COMPLETE THE FOLLOWING =
• A. According to the passage on the 1948 siege of Jerusalem, until what date did the British remain in Jerusalem?
• B. Repeat word for word the part of the passage on the 1948 siege of Jerusalem that begins at the words "Irregular forces streamed" and stops after "the British army.".

What about the effort for systematic Arafat denial?
In March, the acts of hostility reached their peak, and it seemed that the Ishuv (pre-state Jewish community) could no longer endure the blows inflicted by the Arabs. The irregular Palestinian forces controlled all the inter-urban routes, the road to Jerusalem was blocked and the city was under siege. The settlements of the Galilee and the Negev were also cut off. Murderous onslaughts were launched on convoys, and the numbers of Jewish victims grew from day to day. The despatch of armed escorts with convoys had not proved effective, and most of the armoured vehicles, which had been assembled with great difficulties, had been destroyed or lost. The Arabs were taking the initiative, and were aided to no small degree by the 'neutrality' of the British, who were doing nothing to maintain law and order in Palestine.
Irregular forces streamed into the country from across the border and reinforced the Palestinian units already active there. Kaukji, who had arrived from Syria at the head of a large force, operated in the north, and a large unit led by Hassan Salameh, was active in the centre of the country. The Arab forces in the Jerusalem region were commanded by Abdul Kadr Husseini, who used Iraqi volunteers who had crossed from Transjordan, as well as deserters from the British army.
The brunt of the suffering was borne by the Jews of Jerusalem. The city was surrounded by Arabs, who harassed the inhabitants of the widely dispersed Jewish neighbourhoods, greatly restricting the area in which Jews could move around safely.It should be recalled that although British troops were evacuated from all the Jewish settlements in the country in February, the British remained in Jerusalem until May 14, 1948. This presence hampered the manoeuverability and defensive capabilities of Jewish forces. The indifference of the British and their reluctance to intervene made it easier for the Arabs to attack the Jewish community.
The Jews of Jerusalem absorbed blow after blow: the death of thirty five members of a convoy en route to bring help to the Gush Etzion region (16/1/48); the explosions caused by booby trapped cars down town; first in Hasolel Street near the Palestine Post offices (11/2/48), then in Ben Yehuda Street (22/2/48), wreaking death and destruction (50 dead and 100 wounded), and finally there was the explosion inside the office building of the Jewish Agency (11/3/48) (12 dead and 44 wounded). Moreover, the debacle at Nebi Daniel had a crushing effect on morale in Jerusalem. At the end of March, the Jews of Jerusalem had their first taste of siege. Contact with the coastal plain was severed, and provisions began to dwindle. The atmosphere was gloomy, and the leaders lost their nerve. The exhilaration roused by the November 29 UN resolution, gave place to grave concern and disillusionment as to the ability of the Jewish defence forces to repel the enemy. By the end of March, some 850 Jews had been killed throughout the country1, most of them in Jerusalem.

INFORMATION SUPPLIED =
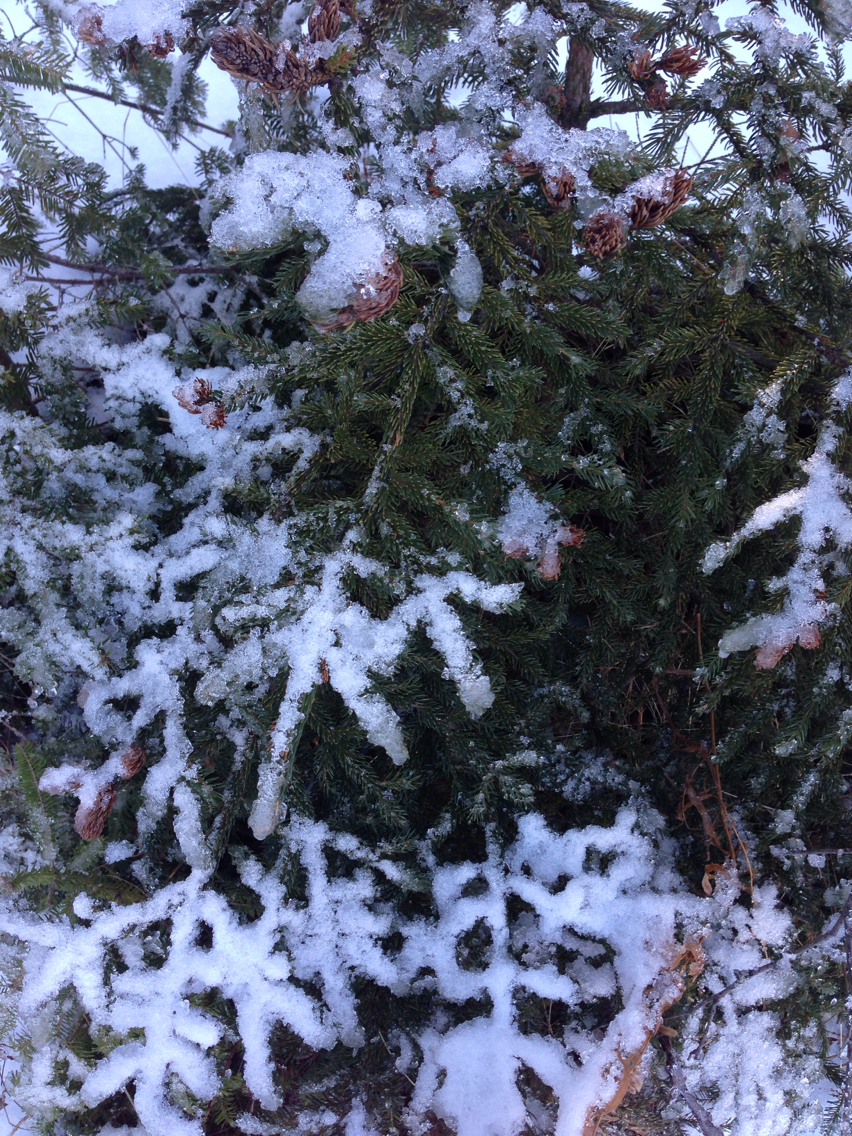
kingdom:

TASK SOLUTIONS =
• A. May 14, 1948

• B.
Irregular forces streamed into the country from across the border and reinforced the Palestinian units already active there. Kaukji, who had arrived from Syria at the head of a large force, operated in the north, and a large unit led by Hassan Salameh, was active in the centre of the country. The Arab forces in the Jerusalem region were commanded by Abdul Kadr Husseini, who used Iraqi volunteers who had crossed from Transjordan, as well as deserters from the British army.